Vie quotidienne Culture

Durant le mois de novembre 2017, les médias japonais ont essentiellement été occupés à traiter de l’affaire du yokozuna (grand champion de sumo) Harumafuji accusé d’avoir frappé à la tête un autre lutteur de sumo de rang inférieur, Takanoiwa, au cours d’une soirée arrosée. Les deux lutteurs sont d’origine mongole, ainsi que les autres participants. Concernant cet incident, il y a une chose qu’il est important de garder en tête. Le sumo et le saké présentent un point commun : tous deux sont des éléments rituels. Le saké est un élément indispensable à tout rite religieux au Japon ; et le sumo, de son côté, est lié à l’origine des rites religieux japonais. Dans les temps anciens, les prêtresses devaient entrer en état de transe pour pouvoir communiquer les paroles des dieux, et le saké était considéré comme l’intermédiaire des dieux dans le sens où il menait à cet état.
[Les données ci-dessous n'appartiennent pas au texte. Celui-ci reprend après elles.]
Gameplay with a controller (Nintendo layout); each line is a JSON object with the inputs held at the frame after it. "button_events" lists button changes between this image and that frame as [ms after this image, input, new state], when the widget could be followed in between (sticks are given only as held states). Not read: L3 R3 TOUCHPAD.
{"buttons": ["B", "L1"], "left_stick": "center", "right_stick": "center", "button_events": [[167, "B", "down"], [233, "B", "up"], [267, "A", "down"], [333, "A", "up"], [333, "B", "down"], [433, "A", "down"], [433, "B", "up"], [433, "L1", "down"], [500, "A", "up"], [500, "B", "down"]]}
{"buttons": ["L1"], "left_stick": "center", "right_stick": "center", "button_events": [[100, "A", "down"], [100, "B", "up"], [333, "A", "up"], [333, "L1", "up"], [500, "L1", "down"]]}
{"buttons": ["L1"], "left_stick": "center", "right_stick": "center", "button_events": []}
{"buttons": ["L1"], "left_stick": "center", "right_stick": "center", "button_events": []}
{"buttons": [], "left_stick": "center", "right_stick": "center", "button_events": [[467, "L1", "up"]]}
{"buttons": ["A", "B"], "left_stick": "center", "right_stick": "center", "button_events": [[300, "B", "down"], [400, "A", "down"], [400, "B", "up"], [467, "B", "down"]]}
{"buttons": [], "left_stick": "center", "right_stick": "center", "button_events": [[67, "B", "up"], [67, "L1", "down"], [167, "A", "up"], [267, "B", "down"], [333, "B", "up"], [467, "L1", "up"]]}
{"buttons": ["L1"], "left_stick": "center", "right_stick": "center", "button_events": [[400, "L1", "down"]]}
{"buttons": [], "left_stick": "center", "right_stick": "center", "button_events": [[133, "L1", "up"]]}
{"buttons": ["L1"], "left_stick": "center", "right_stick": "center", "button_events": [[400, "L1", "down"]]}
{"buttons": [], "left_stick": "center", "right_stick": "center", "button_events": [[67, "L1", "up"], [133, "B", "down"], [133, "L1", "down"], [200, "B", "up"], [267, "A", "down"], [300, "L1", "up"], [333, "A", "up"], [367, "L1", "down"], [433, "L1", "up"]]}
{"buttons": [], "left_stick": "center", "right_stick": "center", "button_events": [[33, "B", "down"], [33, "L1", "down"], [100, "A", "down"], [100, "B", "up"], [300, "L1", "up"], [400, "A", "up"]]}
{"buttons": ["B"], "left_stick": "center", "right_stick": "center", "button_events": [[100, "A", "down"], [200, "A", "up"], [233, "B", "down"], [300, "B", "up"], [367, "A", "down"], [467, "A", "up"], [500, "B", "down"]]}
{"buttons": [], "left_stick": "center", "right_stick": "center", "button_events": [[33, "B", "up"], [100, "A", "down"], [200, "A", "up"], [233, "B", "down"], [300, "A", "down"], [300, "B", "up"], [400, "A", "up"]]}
Pour sa part, le sumo est une cérémonie dédiée aux dieux. Le yokozuna, grade le plus élevé de la hiérarchie, en particulier, joue un rôle essentiel, symbolisé par le shimenawa qu’il est seul autorisé à ceindre. Le shimenawa est la corde qui délimite un territoire sacré du monde profane. Le yokozuna est donc dans la même position qu’un arbre sacré ceint de la corde sacrée, il est alors considéré comme yorishiro, c’est-à-dire l’enveloppe matérielle en laquelle un dieu est descendu, autrement dit un sanctuaire vivant. Par conséquent, s’il se rend coupable d’un acte indigne comme n’importe quel individu du monde d'ici-bas, il ne peut plus être autorisé à se tenir dans le sanctuaire. Certains ajoutent à cela l’idée que le sumo étant un « art martial national », et qu’à ce titre Harumafuji, suite à cet incident, a choisi de mettre fin à sa carrière.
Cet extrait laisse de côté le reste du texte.